Activities:
a) In the hepatocellular cancer abstract, what percentage of the NASH patients were female at HCC diagnosis?
b) Extend the hepatocellular cancer abstract beyond its final sentence.
Text section START
Outcomes of curative treatment for hepatocellular cancer in nonalcoholic steatohepatitis versus hepatitis C and alcoholic liver disease
Hepatology, 04/27/2012Reddy SK et al.
Patients with hepatocellular carcinoma (HCC) in the setting of nonalcoholic steatohepatitis (NASH) have less severe liver dysfunction at HCC diagnosis and better overall survival (OS) after curative treatment compared to counterparts with hepatitis C virus (HCV) and/or alcoholic liver disease.
Patient demographics and comorbidities, clinicopathologic data, and long-term outcomes among patients who underwent liver transplantation, hepatic resection, or radiofrequency ablation for HCC were reviewed.
From 2000 to 2010, 303 patients underwent curative treatment of HCC; 52 (17.2%) and 162 (53.5%) patients had NASH and HCV and/or alcoholic liver disease.
At HCC diagnosis, NASH patients were older (median age 65 versus 58 years), were more often female (48.1% versus 16.7%), more often had the metabolic syndrome (45.1% versus 14.8%), and had lower model for end-stage liver disease scores (median 9 versus 10) (all P < 0.05).
Text section END
Information provided START
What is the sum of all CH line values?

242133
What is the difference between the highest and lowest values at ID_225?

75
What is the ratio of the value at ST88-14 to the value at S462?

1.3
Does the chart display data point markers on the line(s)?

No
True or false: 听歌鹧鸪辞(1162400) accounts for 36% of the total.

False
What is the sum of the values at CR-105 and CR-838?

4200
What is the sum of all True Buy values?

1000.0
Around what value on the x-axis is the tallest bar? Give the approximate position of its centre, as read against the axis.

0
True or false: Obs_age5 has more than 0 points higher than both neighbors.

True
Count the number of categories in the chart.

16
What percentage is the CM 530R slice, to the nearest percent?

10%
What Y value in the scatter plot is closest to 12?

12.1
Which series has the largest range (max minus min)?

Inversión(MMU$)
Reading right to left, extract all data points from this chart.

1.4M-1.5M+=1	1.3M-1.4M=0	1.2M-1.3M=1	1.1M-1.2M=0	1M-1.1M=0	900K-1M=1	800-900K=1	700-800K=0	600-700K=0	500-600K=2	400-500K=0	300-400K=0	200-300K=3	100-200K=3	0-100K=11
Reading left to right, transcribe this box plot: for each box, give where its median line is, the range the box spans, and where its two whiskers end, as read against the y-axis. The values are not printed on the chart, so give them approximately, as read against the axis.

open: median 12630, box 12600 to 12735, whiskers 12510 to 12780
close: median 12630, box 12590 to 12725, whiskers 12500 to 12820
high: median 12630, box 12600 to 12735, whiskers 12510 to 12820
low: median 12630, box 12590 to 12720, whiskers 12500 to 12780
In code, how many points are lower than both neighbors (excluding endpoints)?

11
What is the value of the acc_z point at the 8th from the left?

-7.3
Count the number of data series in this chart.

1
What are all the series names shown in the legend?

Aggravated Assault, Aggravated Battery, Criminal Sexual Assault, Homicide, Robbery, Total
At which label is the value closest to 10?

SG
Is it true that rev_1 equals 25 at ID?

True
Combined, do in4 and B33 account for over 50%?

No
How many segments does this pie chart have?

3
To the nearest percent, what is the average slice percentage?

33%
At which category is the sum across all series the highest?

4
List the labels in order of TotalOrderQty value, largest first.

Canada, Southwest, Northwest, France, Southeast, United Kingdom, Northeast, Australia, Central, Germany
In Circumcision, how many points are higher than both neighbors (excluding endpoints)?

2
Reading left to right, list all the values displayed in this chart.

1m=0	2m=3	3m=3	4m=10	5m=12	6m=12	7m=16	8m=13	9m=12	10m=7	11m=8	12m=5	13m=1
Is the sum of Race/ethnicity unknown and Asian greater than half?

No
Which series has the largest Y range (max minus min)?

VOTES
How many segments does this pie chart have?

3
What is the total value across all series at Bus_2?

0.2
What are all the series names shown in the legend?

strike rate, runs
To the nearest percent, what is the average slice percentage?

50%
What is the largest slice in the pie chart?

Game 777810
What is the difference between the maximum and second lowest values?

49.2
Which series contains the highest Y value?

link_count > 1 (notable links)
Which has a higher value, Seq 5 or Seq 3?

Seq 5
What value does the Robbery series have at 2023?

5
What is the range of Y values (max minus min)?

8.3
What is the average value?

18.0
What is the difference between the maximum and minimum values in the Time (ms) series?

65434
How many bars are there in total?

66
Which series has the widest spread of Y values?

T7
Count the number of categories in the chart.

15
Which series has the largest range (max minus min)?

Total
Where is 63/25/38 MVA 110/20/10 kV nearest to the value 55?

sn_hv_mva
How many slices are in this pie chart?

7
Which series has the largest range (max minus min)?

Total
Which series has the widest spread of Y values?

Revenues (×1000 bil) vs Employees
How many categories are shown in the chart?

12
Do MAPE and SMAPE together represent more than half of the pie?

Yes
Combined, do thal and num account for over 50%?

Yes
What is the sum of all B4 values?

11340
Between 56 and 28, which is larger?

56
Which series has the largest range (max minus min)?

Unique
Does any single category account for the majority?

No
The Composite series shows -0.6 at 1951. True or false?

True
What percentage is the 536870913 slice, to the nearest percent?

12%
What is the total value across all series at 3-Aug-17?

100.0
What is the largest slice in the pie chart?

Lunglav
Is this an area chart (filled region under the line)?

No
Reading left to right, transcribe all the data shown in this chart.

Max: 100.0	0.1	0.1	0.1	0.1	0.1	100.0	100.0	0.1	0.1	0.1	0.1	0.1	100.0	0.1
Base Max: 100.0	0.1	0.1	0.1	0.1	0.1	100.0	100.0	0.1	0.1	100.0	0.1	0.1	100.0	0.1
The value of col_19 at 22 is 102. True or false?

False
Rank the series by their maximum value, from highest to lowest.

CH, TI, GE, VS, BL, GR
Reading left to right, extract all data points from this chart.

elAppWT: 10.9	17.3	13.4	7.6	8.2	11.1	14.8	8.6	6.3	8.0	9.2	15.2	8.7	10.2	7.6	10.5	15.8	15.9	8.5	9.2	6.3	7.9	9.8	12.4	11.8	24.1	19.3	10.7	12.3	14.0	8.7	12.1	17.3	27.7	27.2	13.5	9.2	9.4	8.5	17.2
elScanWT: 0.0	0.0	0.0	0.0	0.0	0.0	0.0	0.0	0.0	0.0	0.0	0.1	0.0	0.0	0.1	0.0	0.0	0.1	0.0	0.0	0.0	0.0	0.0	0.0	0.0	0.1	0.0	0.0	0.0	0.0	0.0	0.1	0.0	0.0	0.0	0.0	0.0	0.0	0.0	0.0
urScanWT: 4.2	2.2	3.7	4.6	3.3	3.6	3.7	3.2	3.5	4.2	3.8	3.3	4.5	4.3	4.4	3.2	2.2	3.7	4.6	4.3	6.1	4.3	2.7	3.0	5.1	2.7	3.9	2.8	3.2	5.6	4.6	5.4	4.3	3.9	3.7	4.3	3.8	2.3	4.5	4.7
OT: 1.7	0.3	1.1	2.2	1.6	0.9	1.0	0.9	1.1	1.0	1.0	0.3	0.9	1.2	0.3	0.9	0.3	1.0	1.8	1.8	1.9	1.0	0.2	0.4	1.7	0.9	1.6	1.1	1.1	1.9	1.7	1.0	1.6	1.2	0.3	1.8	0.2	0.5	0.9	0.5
Information provided END
Numbered responses:
a) 48.1%

b)
NASH patients were less likely to have hepatic bridging fibrosis or cirrhosis (73.1% versus 93.8%; P < 0.001).
After a median follow-up of 50 months after curative treatment, the most frequent cause of death was liver failure.
Though there were no differences in recurrence-free survival after curative therapy (median, 60 versus 56 months; P = 0.303), NASH patients had longer overall survival (OS) (median not reached versus 52 months; P = 0.009) independent of other clinicopathologic factors and type of curative treatment.